[Exercise brief]: Rename "Kerala" to "Goa" throughout the data below, and reproduce every line of text otherwise unchanged. Omit the pictures from your answer.

[Given records]:
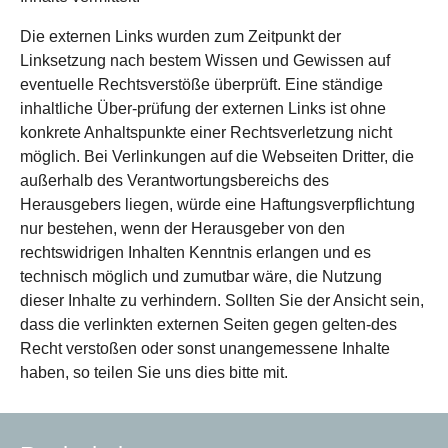
Die externen Links wurden zum Zeitpunkt der
Linksetzung nach bestem Wissen und Gewissen auf
eventuelle Rechtsverstöße überprüft. Eine ständige
inhaltliche Über-prüfung der externen Links ist ohne
konkrete Anhaltspunkte einer Rechtsverletzung nicht
möglich. Bei Verlinkungen auf die Webseiten Dritter, die
außerhalb des Verantwortungsbereichs des
Herausgebers liegen, würde eine Haftungsverpflichtung
nur bestehen, wenn der Herausgeber von den
rechtswidrigen Inhalten Kenntnis erlangen und es
technisch möglich und zumutbar wäre, die Nutzung
dieser Inhalte zu verhindern. Sollten Sie der Ansicht sein,
dass die verlinkten externen Seiten gegen gelten-des
Recht verstoßen oder sonst unangemessene Inhalte
haben, so teilen Sie uns dies bitte mit.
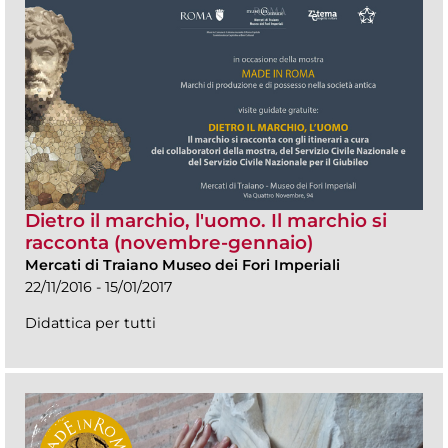
Dietro il marchio, l'uomo. Il marchio si
racconta (novembre-gennaio)
Mercati di Traiano Museo dei Fori Imperiali
22/11/2016 - 15/01/2017
Didattica per tutti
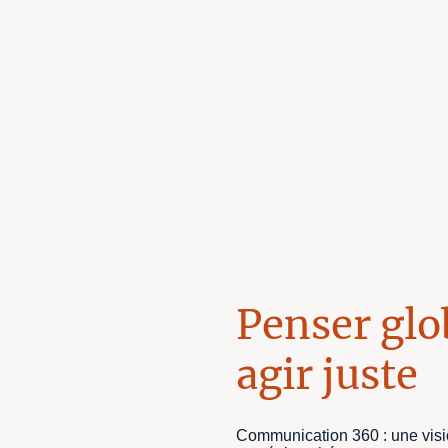
Penser glo
agir juste
Communication 360 : une vis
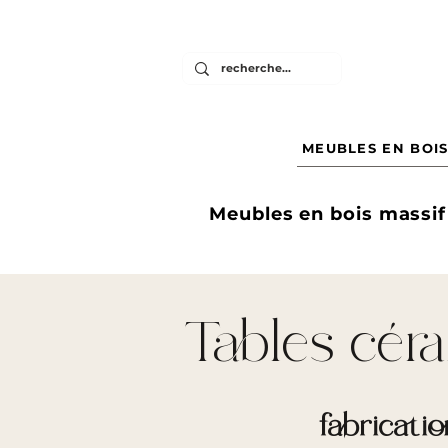
MEUBLES EN BOIS
Meubles en bois massif
Tables cér
fabricati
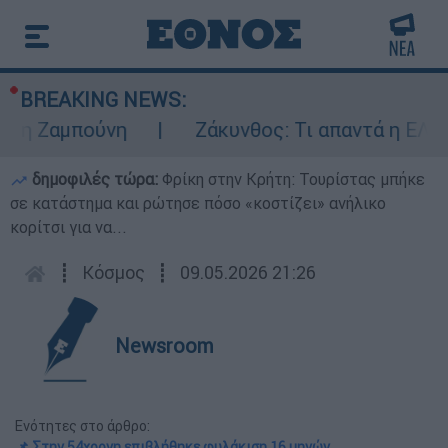
BREAKING NEWS:
 Ζαμπούνη
Ζάκυνθος: Τι απαντά η ΕΛΑΣ γι
δημοφιλές τώρα:
Φρίκη στην Κρήτη: Τουρίστας μπήκε
σε κατάστημα και ρώτησε πόσο «κοστίζει» ανήλικο
κορίτσι για να...
┋
Κόσμος
┋
09.05.2026 21:26
Newsroom
Ενότητες στο άρθρο:
📌 Στην 54χρονη επιβλήθηκε φυλάκιση 16 μηνών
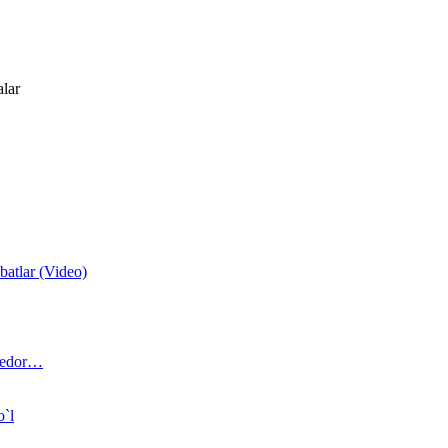
alar
atlar (Video)
 bedor…
o`l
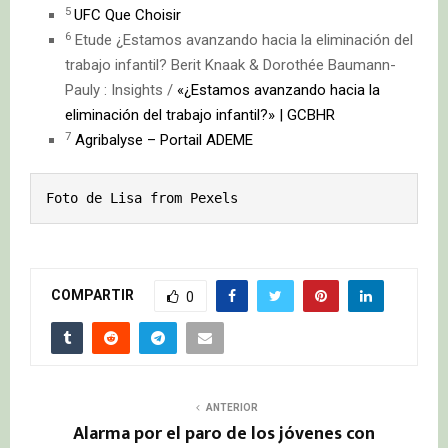
5
UFC Que Choisir
6
Etude ¿Estamos avanzando hacia la eliminación del
trabajo infantil? Berit Knaak & Dorothée Baumann-
Pauly : Insights /
«¿Estamos avanzando hacia la
eliminación del trabajo infantil?» | GCBHR
7
Agribalyse – Portail ADEME
Foto de Lisa from Pexels
COMPARTIR
0
ANTERIOR
Alarma por el paro de los jóvenes con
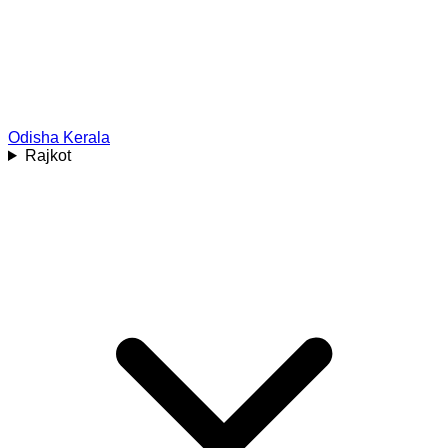
Odisha
Kerala
Rajkot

[Finished exercise]:
Die externen Links wurden zum Zeitpunkt der
Linksetzung nach bestem Wissen und Gewissen auf
eventuelle Rechtsverstöße überprüft. Eine ständige
inhaltliche Über-prüfung der externen Links ist ohne
konkrete Anhaltspunkte einer Rechtsverletzung nicht
möglich. Bei Verlinkungen auf die Webseiten Dritter, die
außerhalb des Verantwortungsbereichs des
Herausgebers liegen, würde eine Haftungsverpflichtung
nur bestehen, wenn der Herausgeber von den
rechtswidrigen Inhalten Kenntnis erlangen und es
technisch möglich und zumutbar wäre, die Nutzung
dieser Inhalte zu verhindern. Sollten Sie der Ansicht sein,
dass die verlinkten externen Seiten gegen gelten-des
Recht verstoßen oder sonst unangemessene Inhalte
haben, so teilen Sie uns dies bitte mit.
Dietro il marchio, l'uomo. Il marchio si
racconta (novembre-gennaio)
Mercati di Traiano Museo dei Fori Imperiali
22/11/2016 - 15/01/2017
Didattica per tutti
Penser glo
agir juste
Communication 360 : une vis
MEUBLES EN BOIS
Meubles en bois massif
Tables cér
fabricati
BREAKING NEWS:
 Ζαμπούνη
Ζάκυνθος: Τι απαντά η ΕΛΑΣ γι
δημοφιλές τώρα:
Φρίκη στην Κρήτη: Τουρίστας μπήκε
σε κατάστημα και ρώτησε πόσο «κοστίζει» ανήλικο
κορίτσι για να...
┋
Κόσμος
┋
09.05.2026 21:26
Newsroom
Ενότητες στο άρθρο:
📌 Στην 54χρονη επιβλήθηκε φυλάκιση 16 μηνών
alar
atlar (Video)
 bedor…
o`l
5
UFC Que Choisir
6
Etude ¿Estamos avanzando hacia la eliminación del
trabajo infantil? Berit Knaak & Dorothée Baumann-
Pauly : Insights /
«¿Estamos avanzando hacia la
eliminación del trabajo infantil?» | GCBHR
7
Agribalyse – Portail ADEME
Foto de Lisa from Pexels
COMPARTIR
0
ANTERIOR
Alarma por el paro de los jóvenes con
Odisha
Goa
Rajkot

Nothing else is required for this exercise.